I don’t mind true improvements in technology… but new “upgraded” features that do the same thing as older versions and new interfaces that don’t improve function, but still have to be learned, are a waste… and they’re anything but progress. In fact, they’re worse, because they present the illusion of progress. They also impose unnecessary costs on business and users because updating is required in order for “my” computer to read “your” files and documents, and the updates make lots of money for Microsoft and other vendors, but usually don’t generate commensurate income for most computer users.

Yet almost anyone who complains about these illusions of progress is considered a dinosaur or a troglodyte.

5 thoughts on “The Waste of “Progress””

  1. Wine Guy says:

    Three words about Progress-That-Is-Not:

    Electronic Health Record.

    Bean counters see it as their holy grail, but it takes time and effort away from patient care, depersonalizes the whole experience for both patient AND doctor (nurse/PA/RT/etc.), and really slows things down. For the ER, there have been several well-designed studies that show that even a good EHR with a motivated design team and motivated end users “only” slows through-put by 20%. By through-put, I mean time from patient being triaged (“Hi, I’m Sandy the Triage Nurse. What brings to you to the ER) to final disposition (where the doctor either discharges a person to home or admits them to the hospital).

    And since Congress, in its infinite wisdom, has made them mandatory though it failed to designate any standards, so very few of the programs (of which there are hundreds, if not thousands) can effectively communicate with each other, though they must all communicate with the Medicare service. But not for patient care, mind you. Just for billing.

    Because it’s all about money.

    I’m not naive enough to say ‘money doesn’t matter, only patients matter,’ but until there is are real and credible
    changes in US society about personal health, nothing is going to change except everything will be slower and more frustrating.

  2. Mage says:

    I think to a certain extent you can blame business models for continual software upgrades. The question is how does a company stay in business over time, if their software starts ‘good enough’. Once they’ve sold to however large a client base they can develop, then to continue to generate cash flow they must ‘upgrade’ the program. There is much the same problem with game publishing (either paper or computer).

  3. Jake B. says:

    I’m reminded of a Robert Heinlein story — although which one I have no idea — in which he observed that people like to work and will find things to do even if they needn’t.

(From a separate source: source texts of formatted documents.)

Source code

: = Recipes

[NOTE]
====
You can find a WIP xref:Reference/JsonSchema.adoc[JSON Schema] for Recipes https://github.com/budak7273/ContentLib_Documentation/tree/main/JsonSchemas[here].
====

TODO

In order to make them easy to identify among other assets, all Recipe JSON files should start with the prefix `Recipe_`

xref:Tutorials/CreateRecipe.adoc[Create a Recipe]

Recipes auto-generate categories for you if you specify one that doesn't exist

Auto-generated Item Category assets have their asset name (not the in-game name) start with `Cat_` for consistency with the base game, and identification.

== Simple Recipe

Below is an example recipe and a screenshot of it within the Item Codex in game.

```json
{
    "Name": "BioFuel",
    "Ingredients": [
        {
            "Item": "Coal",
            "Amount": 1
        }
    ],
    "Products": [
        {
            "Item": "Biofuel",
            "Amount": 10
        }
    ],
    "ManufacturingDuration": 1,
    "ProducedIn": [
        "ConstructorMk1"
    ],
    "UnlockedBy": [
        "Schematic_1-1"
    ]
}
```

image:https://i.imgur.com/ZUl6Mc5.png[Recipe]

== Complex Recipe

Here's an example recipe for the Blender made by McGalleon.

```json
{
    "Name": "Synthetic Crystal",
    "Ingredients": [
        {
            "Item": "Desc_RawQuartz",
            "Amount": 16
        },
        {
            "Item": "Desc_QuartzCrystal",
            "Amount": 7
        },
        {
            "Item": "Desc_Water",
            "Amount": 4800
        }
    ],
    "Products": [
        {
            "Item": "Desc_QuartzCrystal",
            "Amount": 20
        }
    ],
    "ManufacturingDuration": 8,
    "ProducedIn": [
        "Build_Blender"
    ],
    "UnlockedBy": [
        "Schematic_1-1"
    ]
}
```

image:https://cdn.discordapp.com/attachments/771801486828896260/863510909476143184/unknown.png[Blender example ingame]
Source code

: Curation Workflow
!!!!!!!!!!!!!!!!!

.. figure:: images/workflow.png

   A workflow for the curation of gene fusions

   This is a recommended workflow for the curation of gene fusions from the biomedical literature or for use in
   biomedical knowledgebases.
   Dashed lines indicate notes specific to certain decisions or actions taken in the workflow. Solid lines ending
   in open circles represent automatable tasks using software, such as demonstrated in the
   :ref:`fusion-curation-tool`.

    More specifically I think of it as the curse of an overstaffed HR department. These people need to prove their value to the organization. How can they do it? Since it’s HR, they need to make you do things. Like fill out surveys, take new trainings, participate in team-building exercises and all that other BS that only people without enough real and meaningful work really enjoy doing.

    Also specifically, the intersection of multiple users, frequently upgraded software, and a single server. I shall give thanks the day my colleagues come to understand the principle, “Never upgrade unless you really need to.”

  4. Brad says:

    This topic always reminds me of a Dilbert cartoon…

    http://dilbert.com/strips/comic/2011-02-03/

    The whole thing about Word mystifies me, though. So many people say its horrible (especially published writers) but I use it all the time to write and for work and find it works perfectly fine, so I don’t understand what’s so bad about it. If the grammar check is no good, just ignore those suggestions and focus on spelling ones. I guess it’s that thing were people don’t like Microsoft by default, because they’re the dominant player. I read Piers Anthony’s newsletters and he’s always going on about how much of a hassle Linux and his word processing programs are, all of which could be completely avoided… but he’s just too stubborn to use Windows and brings it all upon himself.

  5. What bothers me, personally, is that the earlier versions of grammar checking were BETTER. It’s hard to be optimistic about anything whose “improvements” are worse than the features in the product they’re improving.